The hearing, held by two subcommittees of the House Committee on Science, Space and Technology, suggests that higher education is likely to continue coming under scrutiny from lawmakers who argue that it should be doing more to protect against threats posed by foreign intelligence collectors -- including what one witness, the journalist Daniel Golden, described as the “small but significant percentage of international students and faculty [who] come to help their countries gain recruits for clandestine operations, insights into U.S. government plans and access to sensitive military and civilian research.”

The hearing follows on comments Federal Bureau of Investigation director Christopher Wray made in February about counterintelligence risks posed by Chinese students and what he described as the “level of naïveté on the part of the academic sector” about the risks. It also follows increasing scrutiny by lawmakers of American universities' ties with Chinese-government affiliated entities, including the Confucius Institutes, and recent indictments in connection to an Iranian cyberattack that prosecutors say targeted U.S. universities (the phishing attack was discussed in Wednesday's hearing).

“The intelligence community has warned about these threats for years, ranging from cyberattacks to human manipulation to break-ins," said Representative Lamar Smith, a Republican from Texas and chair of the full Committee on Science, Space and Technology. "We know that foreign agents routinely target American students and educators in their priority areas. Faculty and administrators must be alert and educated to spot the warning signs of foreign operations. But many in academia have been unwilling to accept reality and unwilling to take any defensive measures to protect their researchers’ work, their universities’ scientific assets and taxpayers’ investment.” Smith went on to praise the University of Texas at Austin’s recent decision to reject funding from a Chinese government-linked foundation, the China-United States Exchange Foundation, as “the type of proactive oversight that needs to occur at other colleges.”

Some lawmakers cautioned against the potential for overreaction.
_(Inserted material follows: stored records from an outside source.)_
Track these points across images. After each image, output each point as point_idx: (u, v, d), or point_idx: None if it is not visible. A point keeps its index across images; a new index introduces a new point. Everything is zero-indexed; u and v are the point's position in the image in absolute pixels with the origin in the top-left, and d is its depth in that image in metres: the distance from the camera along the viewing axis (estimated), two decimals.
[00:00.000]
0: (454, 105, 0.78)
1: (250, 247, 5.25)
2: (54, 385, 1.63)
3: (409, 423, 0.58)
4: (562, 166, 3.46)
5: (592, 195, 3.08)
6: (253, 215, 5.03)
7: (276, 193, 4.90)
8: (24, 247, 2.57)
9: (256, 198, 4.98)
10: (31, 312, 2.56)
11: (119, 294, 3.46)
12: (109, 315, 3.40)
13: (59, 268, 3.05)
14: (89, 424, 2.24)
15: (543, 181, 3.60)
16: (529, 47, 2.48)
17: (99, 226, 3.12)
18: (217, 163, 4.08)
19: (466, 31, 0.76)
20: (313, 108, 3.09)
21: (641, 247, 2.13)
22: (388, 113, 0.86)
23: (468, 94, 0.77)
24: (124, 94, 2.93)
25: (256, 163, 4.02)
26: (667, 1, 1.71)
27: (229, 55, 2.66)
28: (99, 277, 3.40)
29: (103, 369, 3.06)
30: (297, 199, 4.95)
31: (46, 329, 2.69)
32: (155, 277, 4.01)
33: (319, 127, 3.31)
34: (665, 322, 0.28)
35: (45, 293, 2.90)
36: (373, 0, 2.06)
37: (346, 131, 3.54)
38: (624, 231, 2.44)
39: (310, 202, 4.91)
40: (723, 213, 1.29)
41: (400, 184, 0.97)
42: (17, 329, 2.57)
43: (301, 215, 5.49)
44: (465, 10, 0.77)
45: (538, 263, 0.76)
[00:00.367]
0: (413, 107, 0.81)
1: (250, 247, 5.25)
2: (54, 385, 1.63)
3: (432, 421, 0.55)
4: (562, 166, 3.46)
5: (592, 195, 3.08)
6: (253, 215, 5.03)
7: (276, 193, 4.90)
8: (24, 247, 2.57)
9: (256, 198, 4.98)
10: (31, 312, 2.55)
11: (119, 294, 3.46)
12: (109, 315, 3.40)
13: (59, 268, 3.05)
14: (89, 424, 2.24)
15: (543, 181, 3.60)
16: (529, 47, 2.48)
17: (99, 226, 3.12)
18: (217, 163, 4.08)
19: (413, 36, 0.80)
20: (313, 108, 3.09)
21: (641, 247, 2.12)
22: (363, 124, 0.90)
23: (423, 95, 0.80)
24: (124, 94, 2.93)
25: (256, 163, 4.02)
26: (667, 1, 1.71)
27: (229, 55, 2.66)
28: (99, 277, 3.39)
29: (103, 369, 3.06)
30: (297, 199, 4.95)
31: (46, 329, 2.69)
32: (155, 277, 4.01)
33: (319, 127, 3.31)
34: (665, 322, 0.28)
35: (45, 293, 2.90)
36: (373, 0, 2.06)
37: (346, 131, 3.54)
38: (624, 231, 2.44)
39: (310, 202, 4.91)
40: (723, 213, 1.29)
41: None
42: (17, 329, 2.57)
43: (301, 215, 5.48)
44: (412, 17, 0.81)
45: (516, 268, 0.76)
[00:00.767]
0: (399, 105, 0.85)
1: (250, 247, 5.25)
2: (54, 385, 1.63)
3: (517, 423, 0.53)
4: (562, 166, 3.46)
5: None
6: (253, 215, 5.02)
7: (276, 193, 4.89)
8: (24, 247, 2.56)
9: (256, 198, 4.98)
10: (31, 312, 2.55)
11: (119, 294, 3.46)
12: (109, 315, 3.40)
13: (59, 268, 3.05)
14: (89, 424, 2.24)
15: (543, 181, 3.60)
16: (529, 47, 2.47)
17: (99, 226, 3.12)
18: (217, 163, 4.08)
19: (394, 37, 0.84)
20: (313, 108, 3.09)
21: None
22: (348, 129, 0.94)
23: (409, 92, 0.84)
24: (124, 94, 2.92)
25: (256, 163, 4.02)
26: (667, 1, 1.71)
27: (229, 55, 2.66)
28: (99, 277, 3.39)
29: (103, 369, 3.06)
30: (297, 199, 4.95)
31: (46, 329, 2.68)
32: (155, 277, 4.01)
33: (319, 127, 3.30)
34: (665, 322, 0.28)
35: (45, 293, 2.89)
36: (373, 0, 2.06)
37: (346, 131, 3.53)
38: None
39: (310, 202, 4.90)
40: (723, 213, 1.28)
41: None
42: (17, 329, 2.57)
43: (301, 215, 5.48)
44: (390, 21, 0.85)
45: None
Representative Donald Beyer, a Democrat from Virginia and the ranking member of the Subcommittee on Oversight, said that professors and students “need to understand the potential value of their research to foreign adversaries” and “should be properly educated about potential espionage threats and trained on how to take appropriate security measures … What I do not believe we want to do, however, is pull the welcome mat from under the more than one million foreign students who come to America to study every year.”
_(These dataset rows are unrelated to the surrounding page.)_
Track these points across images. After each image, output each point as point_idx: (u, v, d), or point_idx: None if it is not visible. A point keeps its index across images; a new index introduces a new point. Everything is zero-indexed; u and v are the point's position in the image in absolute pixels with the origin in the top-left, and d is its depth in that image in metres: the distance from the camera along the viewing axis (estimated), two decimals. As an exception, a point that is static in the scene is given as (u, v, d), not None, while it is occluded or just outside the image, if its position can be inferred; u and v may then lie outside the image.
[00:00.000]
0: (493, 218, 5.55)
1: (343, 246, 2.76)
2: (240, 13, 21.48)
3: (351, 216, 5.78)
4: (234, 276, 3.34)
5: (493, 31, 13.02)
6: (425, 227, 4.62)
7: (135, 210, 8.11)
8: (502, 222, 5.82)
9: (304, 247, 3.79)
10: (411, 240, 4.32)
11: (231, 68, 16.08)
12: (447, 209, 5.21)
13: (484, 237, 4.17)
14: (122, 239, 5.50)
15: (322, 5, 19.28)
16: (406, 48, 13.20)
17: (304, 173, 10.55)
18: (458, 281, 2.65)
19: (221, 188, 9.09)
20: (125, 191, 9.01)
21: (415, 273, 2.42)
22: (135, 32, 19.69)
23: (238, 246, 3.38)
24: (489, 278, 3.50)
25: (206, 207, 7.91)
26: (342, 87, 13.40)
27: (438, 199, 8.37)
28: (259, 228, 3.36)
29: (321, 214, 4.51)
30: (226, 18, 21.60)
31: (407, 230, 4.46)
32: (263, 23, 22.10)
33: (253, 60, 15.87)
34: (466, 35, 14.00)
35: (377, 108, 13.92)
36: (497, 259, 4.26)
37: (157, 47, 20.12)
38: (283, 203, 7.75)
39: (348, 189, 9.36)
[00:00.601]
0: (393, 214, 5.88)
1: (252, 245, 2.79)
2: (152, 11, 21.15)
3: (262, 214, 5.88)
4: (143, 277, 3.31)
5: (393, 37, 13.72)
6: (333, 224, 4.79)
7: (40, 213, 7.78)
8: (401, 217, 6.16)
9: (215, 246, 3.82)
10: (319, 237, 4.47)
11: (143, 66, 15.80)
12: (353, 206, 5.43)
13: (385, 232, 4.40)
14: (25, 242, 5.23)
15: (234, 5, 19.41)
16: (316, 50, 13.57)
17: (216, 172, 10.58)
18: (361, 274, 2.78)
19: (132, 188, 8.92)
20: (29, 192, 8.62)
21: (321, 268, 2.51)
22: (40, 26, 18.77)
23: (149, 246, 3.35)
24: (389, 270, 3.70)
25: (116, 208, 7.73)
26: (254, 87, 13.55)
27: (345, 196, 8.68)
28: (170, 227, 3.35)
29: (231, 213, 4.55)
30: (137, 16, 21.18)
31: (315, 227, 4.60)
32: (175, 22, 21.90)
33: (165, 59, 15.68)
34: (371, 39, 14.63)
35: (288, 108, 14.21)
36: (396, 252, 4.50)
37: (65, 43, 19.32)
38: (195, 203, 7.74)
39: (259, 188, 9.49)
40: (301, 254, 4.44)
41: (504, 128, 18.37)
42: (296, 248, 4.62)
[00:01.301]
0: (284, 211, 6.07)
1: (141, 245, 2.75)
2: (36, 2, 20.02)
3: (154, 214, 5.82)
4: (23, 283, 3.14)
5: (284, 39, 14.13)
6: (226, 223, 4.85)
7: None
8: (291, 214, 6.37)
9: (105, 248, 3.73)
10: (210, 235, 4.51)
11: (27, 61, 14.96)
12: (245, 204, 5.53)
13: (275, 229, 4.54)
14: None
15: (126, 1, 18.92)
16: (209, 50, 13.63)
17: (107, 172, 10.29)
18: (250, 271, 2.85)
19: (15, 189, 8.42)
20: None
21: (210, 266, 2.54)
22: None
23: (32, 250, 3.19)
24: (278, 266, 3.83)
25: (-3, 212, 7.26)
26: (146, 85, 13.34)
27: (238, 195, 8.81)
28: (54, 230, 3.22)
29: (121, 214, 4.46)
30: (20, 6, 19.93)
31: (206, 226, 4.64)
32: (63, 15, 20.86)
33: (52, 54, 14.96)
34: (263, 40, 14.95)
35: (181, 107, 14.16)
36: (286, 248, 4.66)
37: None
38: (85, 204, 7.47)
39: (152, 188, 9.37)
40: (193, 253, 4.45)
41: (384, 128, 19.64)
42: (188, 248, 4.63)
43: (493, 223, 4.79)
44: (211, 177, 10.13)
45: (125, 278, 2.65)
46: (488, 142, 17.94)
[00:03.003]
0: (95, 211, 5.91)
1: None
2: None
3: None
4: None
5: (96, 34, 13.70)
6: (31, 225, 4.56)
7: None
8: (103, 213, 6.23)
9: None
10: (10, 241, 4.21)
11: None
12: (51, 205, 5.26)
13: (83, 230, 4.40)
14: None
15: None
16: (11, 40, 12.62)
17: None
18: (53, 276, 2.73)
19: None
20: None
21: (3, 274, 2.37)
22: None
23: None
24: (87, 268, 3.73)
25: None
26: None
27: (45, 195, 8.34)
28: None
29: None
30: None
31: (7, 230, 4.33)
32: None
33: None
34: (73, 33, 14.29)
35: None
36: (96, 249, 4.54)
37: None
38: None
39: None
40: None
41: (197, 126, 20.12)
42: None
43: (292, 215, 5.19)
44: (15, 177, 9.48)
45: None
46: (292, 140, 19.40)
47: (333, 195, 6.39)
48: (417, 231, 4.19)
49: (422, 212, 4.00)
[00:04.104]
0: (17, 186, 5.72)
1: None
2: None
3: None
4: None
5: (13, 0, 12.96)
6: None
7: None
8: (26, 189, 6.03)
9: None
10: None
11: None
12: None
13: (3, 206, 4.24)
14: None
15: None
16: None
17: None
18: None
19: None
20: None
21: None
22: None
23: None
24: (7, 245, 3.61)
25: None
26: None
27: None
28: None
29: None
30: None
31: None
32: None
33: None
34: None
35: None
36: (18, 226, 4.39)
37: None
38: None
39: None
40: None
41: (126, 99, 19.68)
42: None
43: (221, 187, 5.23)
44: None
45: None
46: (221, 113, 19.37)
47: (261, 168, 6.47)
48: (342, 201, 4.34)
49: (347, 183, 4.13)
Higher education groups were not represented among the witnesses for the hearing, but Beyer entered into the record a joint statement from the American Council on Education, the Association of American Universities, the Association of Public and Land-grant Universities, and the Council on Governmental Relations in which they stated their readiness to work with national security agencies on these issues and lamented the disbanding of one such forum for collaboration, the FBI’s National Security Higher Education Advisory Board. The FBI did not provide comment prior to deadline Wednesday about why the board was reportedly disbanded in February.